On their debut album Boston five-piece, Logan 5 and The Runners (David Berndt – vox, guitar, Chris Barrett -keyboards, trumpet, Marc Beaulieu -drums, Mike DeLisile -bass and Nick Balkin -guitar), have managed to convey a retro, Velvet Goldmine-esque swagger mixed with the fresh exuberance and sleaze of the more glam aspects of Brit pop; at once channelling the witty sarcasm of Pulp’s Jarvis Cocker and the softer, melodramatic facets of Bowie.

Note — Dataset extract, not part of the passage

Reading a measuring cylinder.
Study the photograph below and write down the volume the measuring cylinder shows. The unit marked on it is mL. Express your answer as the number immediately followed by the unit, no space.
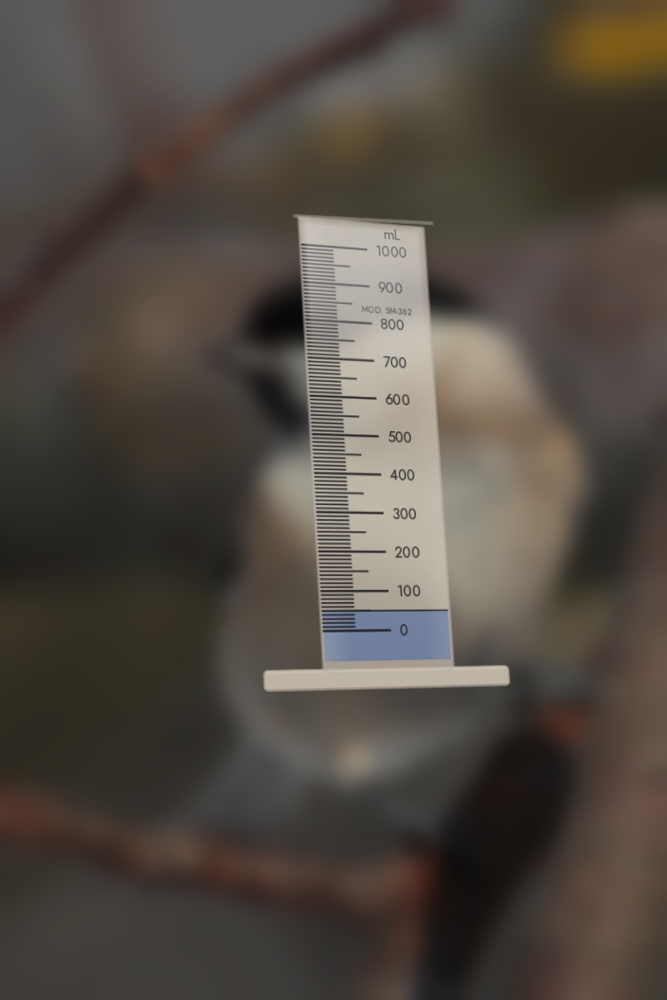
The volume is 50mL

For example, opening track “Girl of the Internet” opens with the drone of synths and the low rumbling of a beautifully simplistic, catchy bass line. Berndt’s vocals on the early verses here perfectly display that laconic, bored drawl exemplified by Cocker, and these verses progress with an increasing glam-rock strut towards an outstanding chorus with an anthemic Brit-poppy chord progression that is instantly memorable. The crashing guitar chords that start dropping in around the two minute mark almost serve to demarcate the retro chic of the opening from the rest, which sparkles with a vibrant modernity, bringing the sound firmly into this century.
“Subtitles” displays a more laid-back, bluesy Bowie or Eno-era Roxie Music feel, with a suitably funky bass line. The vocals, and in fact the song as a whole, display the kind of theatricality one expects of Bowie (particularly in the Ziggy Stardust era), with bells chiming in the background betraying the melancholy lyrical content to come, which is delivered with dramatic flair by Berndt who drawls over the top of a shimmering guitar line, ‘She is dead!’ The end of the song is marked by a drum and bass pattern reminiscent of a heart-beat slowing down and then fading into nothing at the end.
“Driveway” opens with a high hat heavy, disco-inspired drum pattern with swirling synths creating the backdrop. This drops down in the mix to make-way for lascivious vocals, very reminiscent for me personally of UK glam-punk noisemakers Pink Grease. However, the song quickly leaves behind its grimy Brit-pop edge and shows its true pop sensibilities, particularly in the sparkly, Summery chorus which talks of finding ‘someway to get out of here tonight’. Again, this is a song of two distinct parts, and two distinct moods; the pricklier, dance-y verse section, representing I guess a more modern edge with its party beats and reverb and then there’s the saccharine sweetness of the chorus. It can be difficult to meld such different influences and styles, but the band do it very well.
Album closer, “Supernova”, is a mellow, almost folky tribute to the end of the world,”when all the stars go supernova”. There’s some nice vintage sounding keyboard sounds heralding the start of, and continuing throughout, the second verse and after it a bittersweet, lilting guitar solo with synths hovering just behind creating the sound, supposedly, of the world ending in a rush of gentle static. What a nice way to go!